The data below holds the lines to copy: everything from the line containing "right elbow: (295, 269)" to the line containing "right ankle: (315, 415)", both ends included, set down exactly.

——

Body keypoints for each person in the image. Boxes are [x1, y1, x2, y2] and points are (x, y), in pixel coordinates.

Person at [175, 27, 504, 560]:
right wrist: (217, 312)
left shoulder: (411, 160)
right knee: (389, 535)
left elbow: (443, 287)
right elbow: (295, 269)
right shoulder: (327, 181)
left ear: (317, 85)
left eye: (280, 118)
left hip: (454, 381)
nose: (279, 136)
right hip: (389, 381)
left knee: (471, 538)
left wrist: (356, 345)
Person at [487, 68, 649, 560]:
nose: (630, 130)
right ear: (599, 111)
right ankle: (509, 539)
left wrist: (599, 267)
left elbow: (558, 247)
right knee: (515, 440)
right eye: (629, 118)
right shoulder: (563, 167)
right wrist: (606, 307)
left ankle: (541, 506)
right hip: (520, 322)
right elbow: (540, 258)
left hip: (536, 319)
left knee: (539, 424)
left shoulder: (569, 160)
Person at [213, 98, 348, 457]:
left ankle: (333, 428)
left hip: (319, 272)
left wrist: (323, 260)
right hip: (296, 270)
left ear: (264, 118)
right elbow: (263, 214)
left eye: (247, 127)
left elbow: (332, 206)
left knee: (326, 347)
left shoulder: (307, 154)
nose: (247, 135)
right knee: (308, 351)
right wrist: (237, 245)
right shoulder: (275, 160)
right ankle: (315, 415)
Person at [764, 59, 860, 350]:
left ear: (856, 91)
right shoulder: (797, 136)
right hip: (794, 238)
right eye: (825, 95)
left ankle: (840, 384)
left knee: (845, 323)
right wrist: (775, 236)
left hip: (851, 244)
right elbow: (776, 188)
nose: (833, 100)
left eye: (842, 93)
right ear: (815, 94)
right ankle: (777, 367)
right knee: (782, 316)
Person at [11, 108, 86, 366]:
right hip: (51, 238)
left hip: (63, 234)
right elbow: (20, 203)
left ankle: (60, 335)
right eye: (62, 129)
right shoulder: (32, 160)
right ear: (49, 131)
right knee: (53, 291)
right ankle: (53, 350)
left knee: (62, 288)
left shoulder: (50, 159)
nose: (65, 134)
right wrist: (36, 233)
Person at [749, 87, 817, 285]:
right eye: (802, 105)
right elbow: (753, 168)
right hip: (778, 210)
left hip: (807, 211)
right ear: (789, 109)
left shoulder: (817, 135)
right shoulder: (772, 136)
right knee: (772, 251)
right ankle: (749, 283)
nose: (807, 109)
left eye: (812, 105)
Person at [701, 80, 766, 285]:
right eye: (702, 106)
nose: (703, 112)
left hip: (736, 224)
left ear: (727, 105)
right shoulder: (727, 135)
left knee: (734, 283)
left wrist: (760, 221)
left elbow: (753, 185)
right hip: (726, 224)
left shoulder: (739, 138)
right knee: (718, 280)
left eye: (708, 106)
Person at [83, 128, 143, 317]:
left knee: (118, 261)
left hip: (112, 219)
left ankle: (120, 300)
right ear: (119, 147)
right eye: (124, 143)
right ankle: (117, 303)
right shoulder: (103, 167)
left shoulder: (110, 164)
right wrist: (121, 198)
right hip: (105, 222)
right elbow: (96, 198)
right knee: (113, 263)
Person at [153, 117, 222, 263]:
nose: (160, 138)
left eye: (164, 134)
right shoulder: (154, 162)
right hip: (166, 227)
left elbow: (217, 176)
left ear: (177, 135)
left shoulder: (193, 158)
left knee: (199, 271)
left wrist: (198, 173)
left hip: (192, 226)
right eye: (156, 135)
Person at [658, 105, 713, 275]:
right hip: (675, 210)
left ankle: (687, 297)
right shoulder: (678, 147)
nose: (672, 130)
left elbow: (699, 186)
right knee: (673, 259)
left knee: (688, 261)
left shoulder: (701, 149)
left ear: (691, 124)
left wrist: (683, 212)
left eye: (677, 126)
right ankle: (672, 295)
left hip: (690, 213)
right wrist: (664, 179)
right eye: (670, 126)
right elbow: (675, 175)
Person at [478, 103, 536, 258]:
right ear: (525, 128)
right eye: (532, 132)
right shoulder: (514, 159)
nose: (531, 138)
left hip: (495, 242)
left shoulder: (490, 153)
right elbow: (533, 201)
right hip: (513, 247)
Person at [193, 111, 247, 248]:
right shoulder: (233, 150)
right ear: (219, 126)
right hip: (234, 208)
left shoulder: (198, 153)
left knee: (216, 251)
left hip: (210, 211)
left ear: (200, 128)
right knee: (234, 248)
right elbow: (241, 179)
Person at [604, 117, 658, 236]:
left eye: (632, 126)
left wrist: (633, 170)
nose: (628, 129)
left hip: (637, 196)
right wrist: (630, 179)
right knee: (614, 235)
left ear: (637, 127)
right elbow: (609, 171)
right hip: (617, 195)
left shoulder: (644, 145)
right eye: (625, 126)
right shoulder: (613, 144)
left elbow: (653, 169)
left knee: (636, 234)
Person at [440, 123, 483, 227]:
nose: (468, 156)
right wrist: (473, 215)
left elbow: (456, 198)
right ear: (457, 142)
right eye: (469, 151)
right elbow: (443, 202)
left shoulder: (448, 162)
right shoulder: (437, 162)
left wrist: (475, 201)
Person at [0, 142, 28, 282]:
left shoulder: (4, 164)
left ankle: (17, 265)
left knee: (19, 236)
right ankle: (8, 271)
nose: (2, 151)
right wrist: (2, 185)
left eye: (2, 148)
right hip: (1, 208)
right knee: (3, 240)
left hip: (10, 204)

——

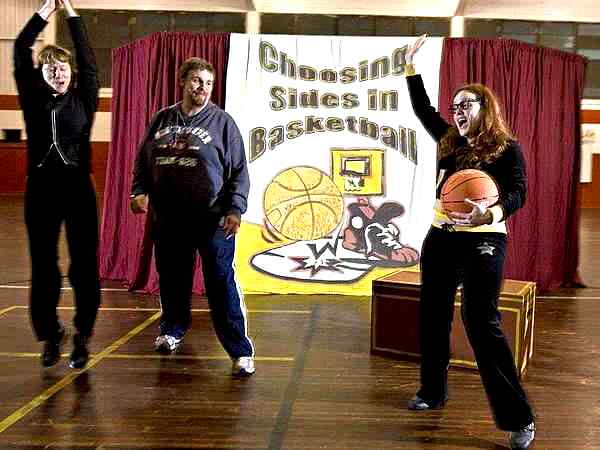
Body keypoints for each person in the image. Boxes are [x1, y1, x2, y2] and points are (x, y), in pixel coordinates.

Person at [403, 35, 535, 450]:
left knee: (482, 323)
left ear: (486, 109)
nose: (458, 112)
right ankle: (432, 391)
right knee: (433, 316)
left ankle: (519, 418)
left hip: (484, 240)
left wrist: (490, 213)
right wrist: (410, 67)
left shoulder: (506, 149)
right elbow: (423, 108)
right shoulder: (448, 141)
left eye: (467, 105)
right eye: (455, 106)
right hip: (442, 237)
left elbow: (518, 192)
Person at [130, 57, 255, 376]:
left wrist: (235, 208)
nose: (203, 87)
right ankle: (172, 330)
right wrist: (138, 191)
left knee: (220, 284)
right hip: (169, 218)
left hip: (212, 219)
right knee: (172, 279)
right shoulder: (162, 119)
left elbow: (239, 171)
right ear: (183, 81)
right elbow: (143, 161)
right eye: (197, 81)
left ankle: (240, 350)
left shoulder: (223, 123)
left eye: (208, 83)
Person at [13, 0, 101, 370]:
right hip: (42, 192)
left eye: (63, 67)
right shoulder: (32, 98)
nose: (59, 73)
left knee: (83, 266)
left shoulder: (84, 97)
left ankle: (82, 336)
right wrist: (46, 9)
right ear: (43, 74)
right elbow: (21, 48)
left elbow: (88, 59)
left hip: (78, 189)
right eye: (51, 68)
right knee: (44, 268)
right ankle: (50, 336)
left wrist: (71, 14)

——

Exercise solution |
right elbow: (295, 269)
right shoulder: (327, 181)
left ear: (317, 85)
left eye: (280, 118)
left hip: (454, 381)
nose: (279, 136)
right hip: (389, 381)
left knee: (471, 538)
left wrist: (356, 345)
Person at [487, 68, 649, 560]:
nose: (630, 130)
right ear: (599, 111)
right ankle: (509, 539)
left wrist: (599, 267)
left elbow: (558, 247)
right knee: (515, 440)
right eye: (629, 118)
right shoulder: (563, 167)
right wrist: (606, 307)
left ankle: (541, 506)
right hip: (520, 322)
right elbow: (540, 258)
left hip: (536, 319)
left knee: (539, 424)
left shoulder: (569, 160)
Person at [213, 98, 348, 457]:
left ankle: (333, 428)
left hip: (319, 272)
left wrist: (323, 260)
right hip: (296, 270)
left ear: (264, 118)
right elbow: (263, 214)
left eye: (247, 127)
left elbow: (332, 206)
left knee: (326, 347)
left shoulder: (307, 154)
nose: (247, 135)
right knee: (308, 351)
right wrist: (237, 245)
right shoulder: (275, 160)
right ankle: (315, 415)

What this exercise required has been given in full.